PGY-III residents spend a required, one-year rotation (1/2 day per week) at the Corrigan Mental Health Center. The Dr. John C. Corrigan Mental Health Center in Fall River, MA is a DMH-funded facility serving a catchment area that includes Fall River, New Bedford, and surrounding towns. The Center is a fully accredited, JCAHO facility that provides a variety of training experiences. The Center has, among its multiple facilities, a busy Crisis or emergency services unit which operates on a 24-hour basis; a locked Inpatient Unit with 16 beds; and a Day Treatment rehabilitation unit (Partial Hospital Program) which has a capacity of 20 beds. Residents rotate in the Crisis Intervention Service/Urgent Care and the Day Treatment Rehabilitation Unit (Partial Hospital Program).
The Crisis Intervention Service/Urgent Care is staffed by two full-time psychiatrists who have extensive experience in the area of crisis intervention and assessment. Urgent Care is a crisis unit-related outpatient clinic where clinical evaluations, initial treatment and referrals are completed. Residents’ clinical supervision is supplemented by case-based teaching thru “mini-lectures” addressing relevant topics. The Resident learns skills necessary for rapid assessment, differential diagnosis, formulation, clinical planning and intervention. Residents work in this service seeing new patients under the supervision of an attending psychiatrist.

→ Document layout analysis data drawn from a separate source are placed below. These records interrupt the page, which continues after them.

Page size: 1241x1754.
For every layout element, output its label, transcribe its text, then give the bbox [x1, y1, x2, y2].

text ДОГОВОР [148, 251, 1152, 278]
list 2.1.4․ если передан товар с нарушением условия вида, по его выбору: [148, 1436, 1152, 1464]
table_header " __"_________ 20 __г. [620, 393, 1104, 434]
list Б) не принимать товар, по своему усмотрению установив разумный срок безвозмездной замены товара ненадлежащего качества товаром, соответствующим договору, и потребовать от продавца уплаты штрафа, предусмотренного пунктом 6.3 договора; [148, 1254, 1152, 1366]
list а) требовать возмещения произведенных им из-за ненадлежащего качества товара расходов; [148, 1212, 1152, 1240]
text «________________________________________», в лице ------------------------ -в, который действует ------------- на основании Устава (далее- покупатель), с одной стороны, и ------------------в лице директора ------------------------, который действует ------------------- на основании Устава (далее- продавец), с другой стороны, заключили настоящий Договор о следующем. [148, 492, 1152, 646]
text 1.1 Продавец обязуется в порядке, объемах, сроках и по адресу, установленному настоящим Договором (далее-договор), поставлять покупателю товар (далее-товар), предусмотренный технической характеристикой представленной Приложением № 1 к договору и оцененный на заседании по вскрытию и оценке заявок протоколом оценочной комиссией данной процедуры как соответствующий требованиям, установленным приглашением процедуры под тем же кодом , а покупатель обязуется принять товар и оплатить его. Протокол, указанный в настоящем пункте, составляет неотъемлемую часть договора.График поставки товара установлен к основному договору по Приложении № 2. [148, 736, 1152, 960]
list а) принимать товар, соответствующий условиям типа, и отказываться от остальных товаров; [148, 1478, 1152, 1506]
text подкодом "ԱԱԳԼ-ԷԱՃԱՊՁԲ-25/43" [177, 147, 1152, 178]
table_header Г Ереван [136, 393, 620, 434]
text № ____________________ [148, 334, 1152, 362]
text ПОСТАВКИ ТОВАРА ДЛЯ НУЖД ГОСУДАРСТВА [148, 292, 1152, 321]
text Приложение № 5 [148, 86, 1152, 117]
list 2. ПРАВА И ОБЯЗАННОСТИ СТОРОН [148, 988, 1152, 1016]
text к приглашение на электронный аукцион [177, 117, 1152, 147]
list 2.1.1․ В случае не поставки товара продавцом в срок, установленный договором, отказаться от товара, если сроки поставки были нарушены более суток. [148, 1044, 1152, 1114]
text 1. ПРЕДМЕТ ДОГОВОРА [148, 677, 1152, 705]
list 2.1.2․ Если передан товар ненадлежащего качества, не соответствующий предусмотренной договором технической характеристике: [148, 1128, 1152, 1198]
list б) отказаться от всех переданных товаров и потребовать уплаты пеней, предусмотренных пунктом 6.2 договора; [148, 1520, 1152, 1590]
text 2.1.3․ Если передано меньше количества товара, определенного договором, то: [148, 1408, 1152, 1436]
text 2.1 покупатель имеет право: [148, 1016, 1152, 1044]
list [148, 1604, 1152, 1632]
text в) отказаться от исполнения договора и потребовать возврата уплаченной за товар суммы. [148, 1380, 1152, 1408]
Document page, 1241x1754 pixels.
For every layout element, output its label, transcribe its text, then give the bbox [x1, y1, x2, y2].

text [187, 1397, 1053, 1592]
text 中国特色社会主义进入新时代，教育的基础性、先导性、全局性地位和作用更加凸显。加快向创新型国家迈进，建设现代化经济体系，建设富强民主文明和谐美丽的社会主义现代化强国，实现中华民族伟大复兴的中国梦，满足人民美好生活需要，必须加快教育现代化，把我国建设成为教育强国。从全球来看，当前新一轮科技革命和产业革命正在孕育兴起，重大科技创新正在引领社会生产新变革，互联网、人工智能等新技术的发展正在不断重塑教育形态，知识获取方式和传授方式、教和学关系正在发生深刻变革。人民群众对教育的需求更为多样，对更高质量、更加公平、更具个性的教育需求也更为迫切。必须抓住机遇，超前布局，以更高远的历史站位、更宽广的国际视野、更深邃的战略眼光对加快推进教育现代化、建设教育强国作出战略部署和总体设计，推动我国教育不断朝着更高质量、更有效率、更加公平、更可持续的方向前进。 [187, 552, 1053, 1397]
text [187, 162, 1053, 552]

A parallel component of this rotation is the Partial Hospital Program. The Partial Hospital program is designed as a step-down to hospitalization both for patients coming from the Crisis Unit and for patients who might enter the hospital or come out of the hospital. The program is organized around medical and recovery-oriented interventions involving individual assessment and management. The resident performs assessments on admissions to the Partial Hospital program. S/he participates in varied activities which include assisting or leading group sessions and providing brief individual therapy to patients who need additional support beyond that provided by group meetings. The resident also attends family meetings and interdisciplinary treatment meetings that may occur in the course of care for an individual in the program. This part of the rotation provides an opportunity to follow a patient for longer periods.
The rotation provides an opportunity for supervision of individual cases with one of the Attending supervisors. Supervision involves review of relevant clinical issues and fosters understanding of the nature of community patient problems.